● EXERCISE:
Every entry below must be retyped exactly, and the pictures must be left out.

+ + + + +

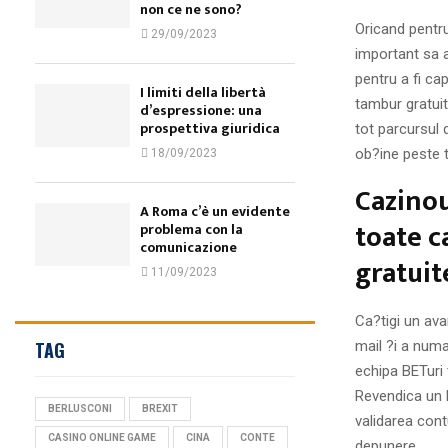
non ce ne sono?
Oricand pentru
29/09/2023
important sa a
pentru a fi ca
I limiti della libertà
tambur gratui
d’espressione: una
prospettiva giuridica
tot parcursul d
ob?ine peste t
18/09/2023
Cazinou
A Roma c’è un evidente
toate c
problema con la
comunicazione
gratuit
11/09/2023
Ca?tigi un ava
mail ?i a numa
TAG
echipa BETuri 
Revendica un 
BERLUSCONI
BREXIT
validarea cont
CASINO ONLINE GAME
CINA
CONTE
depunere.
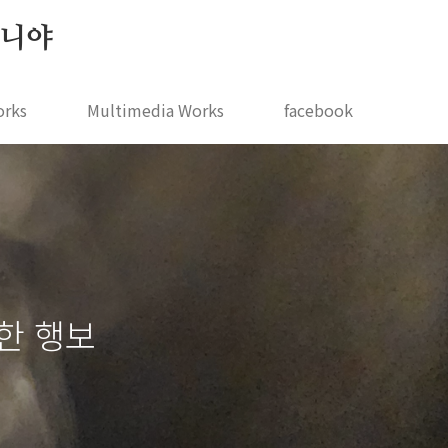
 지니야
orks
Multimedia Works
facebook
한 행보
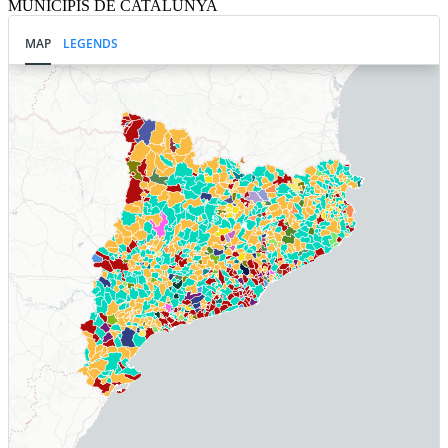
MUNICIPIS DE CATALUNYA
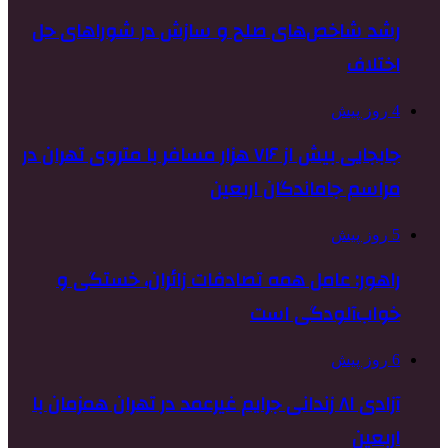
رشد شاخص‌های صلح و سازش در شوراهای حل
اختلاف
4 روز پیش
جابجایی بیش از ۷۱۶ هزار مسافر با متروی تهران در
مراسم جاماندگان اربعین
5 روز پیش
راهور: عامل همه تصادفات زائران، خستگی و
خواب‌آلودگی است
6 روز پیش
آزادی ۸۱ زندانی جرایم غیرعمد در تهران همزمان با
اربعین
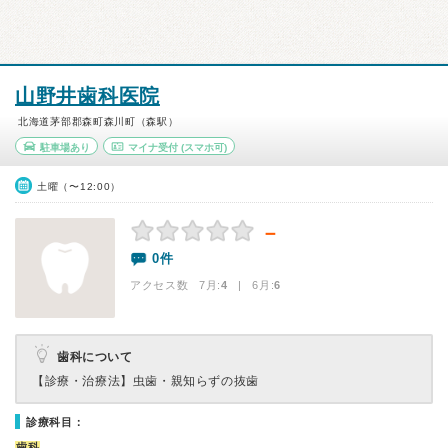
山野井歯科医院
北海道茅部郡森町森川町（森駅）
駐車場あり
マイナ受付
(スマホ可)
土曜（〜12:00）
－
0件
アクセス数 7月:
4
| 6月:
6
歯科について
【診療・治療法】
虫歯・親知らずの抜歯
診療科目：
歯科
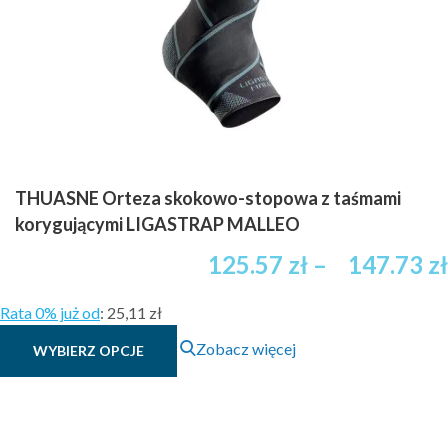
THUASNE Orteza skokowo-stopowa z taśmami
korygującymi LIGASTRAP MALLEO
Zakres
125.57
zł
–
147.73
zł
cen:
od
Rata 0% już od
:
25,11 zł
60.71 zł
Ten
Zobacz więcej
WYBIERZ OPCJE
brutto
produkt
do
ma
369.90 zł
wiele
wariantów.
brutto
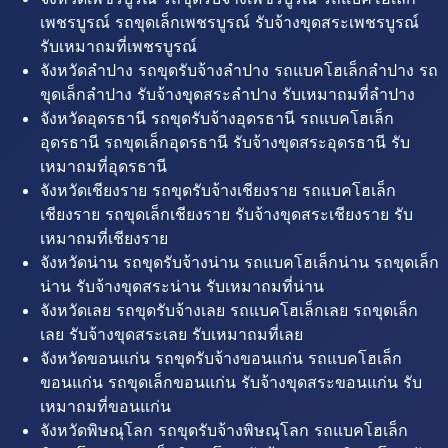
เพชรบูรณ์ รถขุดเล็กเพชรบูรณ์ รับจ้างขุดสระเพชรบูรณ์
รับเหมาถมที่เพชรบูรณ์
จังหวัดลำปาง รถขุดรับจ้างลำปาง รถแบคโฮเล็กลำปาง รถ
ขุดเล็กลำปาง รับจ้างขุดสระลำปาง รับเหมาถมที่ลำปาง
จังหวัดอุดรธานี รถขุดรับจ้างอุดรธานี รถแบคโฮเล็ก
อุดรธานี รถขุดเล็กอุดรธานี รับจ้างขุดสระอุดรธานี รับ
เหมาถมที่อุดรธานี
จังหวัดเชียงราย รถขุดรับจ้างเชียงราย รถแบคโฮเล็ก
เชียงราย รถขุดเล็กเชียงราย รับจ้างขุดสระเชียงราย รับ
เหมาถมที่เชียงราย
จังหวัดน่าน รถขุดรับจ้างน่าน รถแบคโฮเล็กน่าน รถขุดเล็ก
น่าน รับจ้างขุดสระน่าน รับเหมาถมที่น่าน
จังหวัดเลย รถขุดรับจ้างเลย รถแบคโฮเล็กเลย รถขุดเล็ก
เลย รับจ้างขุดสระเลย รับเหมาถมที่เลย
จังหวัดขอนแก่น รถขุดรับจ้างขอนแก่น รถแบคโฮเล็ก
ขอนแก่น รถขุดเล็กขอนแก่น รับจ้างขุดสระขอนแก่น รับ
เหมาถมที่ขอนแก่น
จังหวัดพิษณุโลก รถขุดรับจ้างพิษณุโลก รถแบคโฮเล็ก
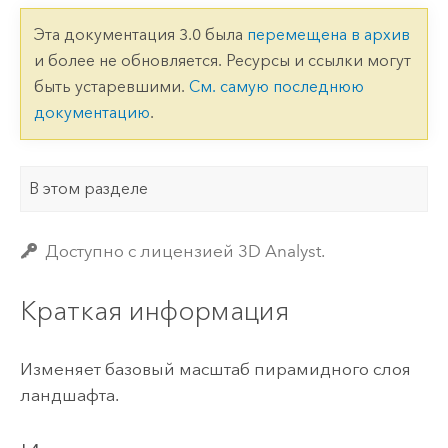
Эта документация 3.0 была
перемещена в архив
и более не обновляется. Ресурсы и ссылки могут
быть устаревшими.
См. самую последнюю
документацию
.
В этом разделе
Доступно с лицензией 3D Analyst.
Краткая информация
Изменяет базовый масштаб пирамидного слоя
ландшафта.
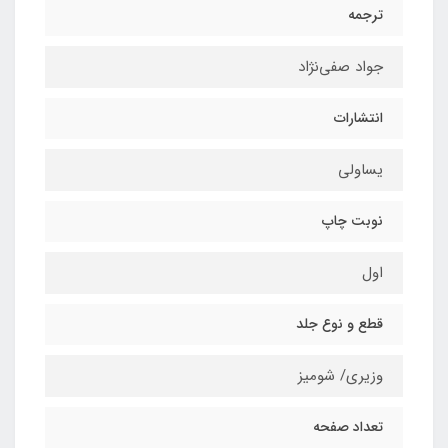
ترجمه
جواد صفی‌نژاد
انتشارات
یساولی
نوبت چاپ
اول
قطع و نوع جلد
وزیری/ شومیز
تعداد صفحه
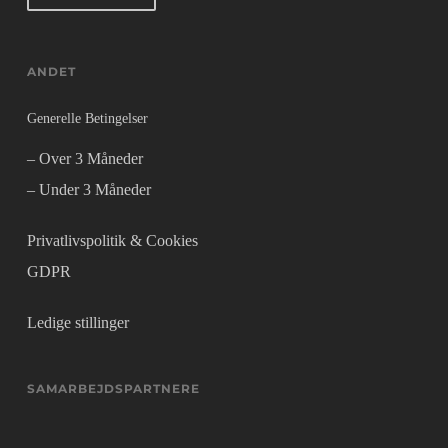
ANDET
Generelle Betingelser
– Over 3 Måneder
– Under 3 Måneder
Privatlivspolitik & Cookies
GDPR
Ledige stillinger
SAMARBEJDSPARTNERE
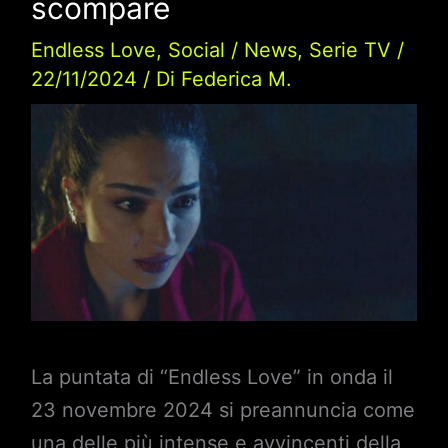
scompare
Endless Love
,
Social
/
News
,
Serie TV
/
22/11/2024
/ Di
Federica M.
La puntata di “Endless Love” in onda il
23 novembre 2024 si preannuncia come
una delle più intense e avvincenti della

+ + + + +

● WRITTEN RESPONSE:
non ce ne sono?
Oricand pentru
29/09/2023
important sa a
pentru a fi ca
I limiti della libertà
tambur gratui
d’espressione: una
prospettiva giuridica
tot parcursul d
ob?ine peste t
18/09/2023
Cazinou
A Roma c’è un evidente
toate c
problema con la
comunicazione
gratuit
11/09/2023
Ca?tigi un ava
mail ?i a numa
TAG
echipa BETuri 
Revendica un 
BERLUSCONI
BREXIT
validarea cont
CASINO ONLINE GAME
CINA
CONTE
depunere.
 지니야
orks
Multimedia Works
facebook
한 행보
MUNICIPIS DE CATALUNYA
رشد شاخص‌های صلح و سازش در شوراهای حل
اختلاف
4 روز پیش
جابجایی بیش از ۷۱۶ هزار مسافر با متروی تهران در
مراسم جاماندگان اربعین
5 روز پیش
راهور: عامل همه تصادفات زائران، خستگی و
خواب‌آلودگی است
6 روز پیش
آزادی ۸۱ زندانی جرایم غیرعمد در تهران همزمان با
اربعین
山野井歯科医院
北海道茅部郡森町森川町（森駅）
駐車場あり
マイナ受付
(スマホ可)
土曜（〜12:00）
－
0件
アクセス数 7月:
4
| 6月:
6
歯科について
【診療・治療法】
虫歯・親知らずの抜歯
診療科目：
歯科
THUASNE Orteza skokowo-stopowa z taśmami
korygującymi LIGASTRAP MALLEO
Zakres
125.57
zł
–
147.73
zł
cen:
od
Rata 0% już od
:
25,11 zł
60.71 zł
Ten
Zobacz więcej
WYBIERZ OPCJE
brutto
produkt
do
ma
369.90 zł
wiele
wariantów.
brutto
เพชรบูรณ์ รถขุดเล็กเพชรบูรณ์ รับจ้างขุดสระเพชรบูรณ์
รับเหมาถมที่เพชรบูรณ์
จังหวัดลำปาง รถขุดรับจ้างลำปาง รถแบคโฮเล็กลำปาง รถ
ขุดเล็กลำปาง รับจ้างขุดสระลำปาง รับเหมาถมที่ลำปาง
จังหวัดอุดรธานี รถขุดรับจ้างอุดรธานี รถแบคโฮเล็ก
อุดรธานี รถขุดเล็กอุดรธานี รับจ้างขุดสระอุดรธานี รับ
เหมาถมที่อุดรธานี
จังหวัดเชียงราย รถขุดรับจ้างเชียงราย รถแบคโฮเล็ก
เชียงราย รถขุดเล็กเชียงราย รับจ้างขุดสระเชียงราย รับ
เหมาถมที่เชียงราย
จังหวัดน่าน รถขุดรับจ้างน่าน รถแบคโฮเล็กน่าน รถขุดเล็ก
น่าน รับจ้างขุดสระน่าน รับเหมาถมที่น่าน
จังหวัดเลย รถขุดรับจ้างเลย รถแบคโฮเล็กเลย รถขุดเล็ก
เลย รับจ้างขุดสระเลย รับเหมาถมที่เลย
จังหวัดขอนแก่น รถขุดรับจ้างขอนแก่น รถแบคโฮเล็ก
ขอนแก่น รถขุดเล็กขอนแก่น รับจ้างขุดสระขอนแก่น รับ
เหมาถมที่ขอนแก่น
จังหวัดพิษณุโลก รถขุดรับจ้างพิษณุโลก รถแบคโฮเล็ก
Эта документация 3.0 была
перемещена в архив
и более не обновляется. Ресурсы и ссылки могут
быть устаревшими.
См. самую последнюю
документацию
.
В этом разделе
Доступно с лицензией 3D Analyst.
Краткая информация
Изменяет базовый масштаб пирамидного слоя
ландшафта.
ترجمه
جواد صفی‌نژاد
انتشارات
یساولی
نوبت چاپ
اول
قطع و نوع جلد
وزیری/ شومیز
تعداد صفحه
ANDET
Generelle Betingelser
– Over 3 Måneder
– Under 3 Måneder
Privatlivspolitik & Cookies
GDPR
Ledige stillinger
SAMARBEJDSPARTNERE
scompare
Endless Love
,
Social
/
News
,
Serie TV
/
22/11/2024
/ Di
Federica M.
La puntata di “Endless Love” in onda il
23 novembre 2024 si preannuncia come
una delle più intense e avvincenti della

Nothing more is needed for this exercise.